One thing that did not make it into Sunday’s message was the subject of which member(s) of the Trinity it is appropriate to pray to? The Lord’s Prayer begins with the words, “Our Father in heaven…” Are we to pray only to God the Father or is it also okay to pray to God the Son and God the Holy Spirit?
Not long ago, I heard a respected Bible teacher say that the dominant New Testament pattern is to pray to the Father in the name of the Son in the power of the Spirit. This made sense as I did a quick mental review of New Testament theology. In John 16:23, Jesus indicated that after His departure, the disciples would pray to the Father “in my name.” Eph 5:20 also shows this pattern, exhorting us to give thanks “to God the Father in the name of our Lord Jesus Christ.” If we were to look at all the prayers in the New Testament, we would find that it is usually the case that prayer is addressed to the Father.
However, looking at all the prayers in the New Testament might give us a skewed view of this because the majority of the prayers in the New Testament were prayed by Jesus, who obviously would not pray to Himself.

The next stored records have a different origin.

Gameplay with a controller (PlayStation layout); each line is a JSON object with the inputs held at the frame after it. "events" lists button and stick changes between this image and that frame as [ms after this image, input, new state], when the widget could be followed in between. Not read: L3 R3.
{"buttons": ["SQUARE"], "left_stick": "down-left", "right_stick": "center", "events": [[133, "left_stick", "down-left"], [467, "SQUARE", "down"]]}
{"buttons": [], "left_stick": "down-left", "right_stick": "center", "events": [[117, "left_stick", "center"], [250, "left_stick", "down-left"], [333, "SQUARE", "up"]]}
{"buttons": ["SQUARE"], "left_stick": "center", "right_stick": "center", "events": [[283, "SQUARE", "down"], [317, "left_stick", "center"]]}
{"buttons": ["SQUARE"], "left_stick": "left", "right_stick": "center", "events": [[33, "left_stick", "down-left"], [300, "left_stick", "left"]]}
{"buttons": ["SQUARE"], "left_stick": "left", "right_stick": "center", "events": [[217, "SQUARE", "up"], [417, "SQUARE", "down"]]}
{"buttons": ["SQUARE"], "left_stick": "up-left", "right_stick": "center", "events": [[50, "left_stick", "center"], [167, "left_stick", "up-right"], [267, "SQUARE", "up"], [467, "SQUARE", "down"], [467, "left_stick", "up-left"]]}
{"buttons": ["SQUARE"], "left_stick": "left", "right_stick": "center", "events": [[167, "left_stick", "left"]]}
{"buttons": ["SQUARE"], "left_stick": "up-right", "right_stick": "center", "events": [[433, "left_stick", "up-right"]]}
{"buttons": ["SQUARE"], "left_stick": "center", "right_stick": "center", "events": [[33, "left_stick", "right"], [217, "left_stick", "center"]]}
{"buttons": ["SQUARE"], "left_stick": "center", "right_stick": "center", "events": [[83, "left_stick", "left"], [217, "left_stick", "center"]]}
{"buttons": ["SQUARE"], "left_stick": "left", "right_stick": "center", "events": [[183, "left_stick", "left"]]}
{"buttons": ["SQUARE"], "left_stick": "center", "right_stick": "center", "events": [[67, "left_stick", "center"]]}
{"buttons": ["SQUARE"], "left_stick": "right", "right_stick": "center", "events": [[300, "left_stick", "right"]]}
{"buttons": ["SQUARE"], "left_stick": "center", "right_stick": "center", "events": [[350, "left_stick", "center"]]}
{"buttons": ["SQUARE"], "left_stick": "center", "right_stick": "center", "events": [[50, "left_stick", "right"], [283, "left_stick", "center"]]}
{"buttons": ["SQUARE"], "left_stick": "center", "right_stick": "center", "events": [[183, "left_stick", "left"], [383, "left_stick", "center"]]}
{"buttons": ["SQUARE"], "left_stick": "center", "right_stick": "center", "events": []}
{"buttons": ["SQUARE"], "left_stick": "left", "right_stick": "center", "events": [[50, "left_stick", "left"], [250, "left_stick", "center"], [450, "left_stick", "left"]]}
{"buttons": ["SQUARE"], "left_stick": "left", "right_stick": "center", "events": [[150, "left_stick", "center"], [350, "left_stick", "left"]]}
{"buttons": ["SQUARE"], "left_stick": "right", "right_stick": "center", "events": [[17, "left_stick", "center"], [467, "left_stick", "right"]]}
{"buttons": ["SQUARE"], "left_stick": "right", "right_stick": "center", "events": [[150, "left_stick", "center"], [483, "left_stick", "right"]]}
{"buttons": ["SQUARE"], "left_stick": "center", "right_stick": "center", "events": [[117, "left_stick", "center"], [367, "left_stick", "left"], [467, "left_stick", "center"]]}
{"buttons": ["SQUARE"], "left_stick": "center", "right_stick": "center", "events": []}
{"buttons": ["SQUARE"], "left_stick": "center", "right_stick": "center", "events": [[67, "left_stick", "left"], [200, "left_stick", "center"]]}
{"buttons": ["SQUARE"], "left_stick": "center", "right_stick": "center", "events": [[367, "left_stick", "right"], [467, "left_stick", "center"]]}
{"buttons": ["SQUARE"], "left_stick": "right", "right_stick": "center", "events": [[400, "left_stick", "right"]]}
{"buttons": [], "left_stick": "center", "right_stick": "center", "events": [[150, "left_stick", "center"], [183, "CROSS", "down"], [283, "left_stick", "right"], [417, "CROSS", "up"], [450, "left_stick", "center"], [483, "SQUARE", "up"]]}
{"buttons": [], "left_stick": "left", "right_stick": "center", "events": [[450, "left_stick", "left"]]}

A close look shows that there is evidence that it is appropriate to pray to the Son. It is to Jesus that Stephen prayed in Acts 7:59, “Lord Jesus, receive my spirit.” Paul addresses a prayer to God the Son in 1 Cor 16:22, writing, “Our Lord, come!” In the message on Sunday, I mentioned the prayer of the apostle John at the end of Revelation, “Come, Lord Jesus!”
This would indicate that it is acceptable to pray to either the Father or the Son. But what about the Holy Spirit? Well, we do not find any prayers in Scripture addressed to the Holy Spirit, but we also do not find any passage forbidding such prayers. The Holy Spirit is a person, and He relates to us in a personal way as our “Helper”. In John 14:16, Jesus tells the disciples, “And I will ask the Father, and he will give you another Helper, to be with you forever.” He goes on to note that His disciples “know” the Spirit and that the Spirit would teach them all things (John 14:17, 26). Paul teaches that the Spirit bears witness with our Spirit that we are the children of God (Rom 8:16). Because the Spirit relates to us in such personal ways, it would seem strange for it to be improper for us to talk to Him.
So there is explicit material in the New Testament supporting communicating directly with the Son and no material forbidding speaking directly to the Holy Spirit. For me personally, I would feel free to pray directly to either one. That being said, because the predominant pattern in the New Testament is to address prayer to the Father, I think praying to the Father should be the main emphasis in our prayer life.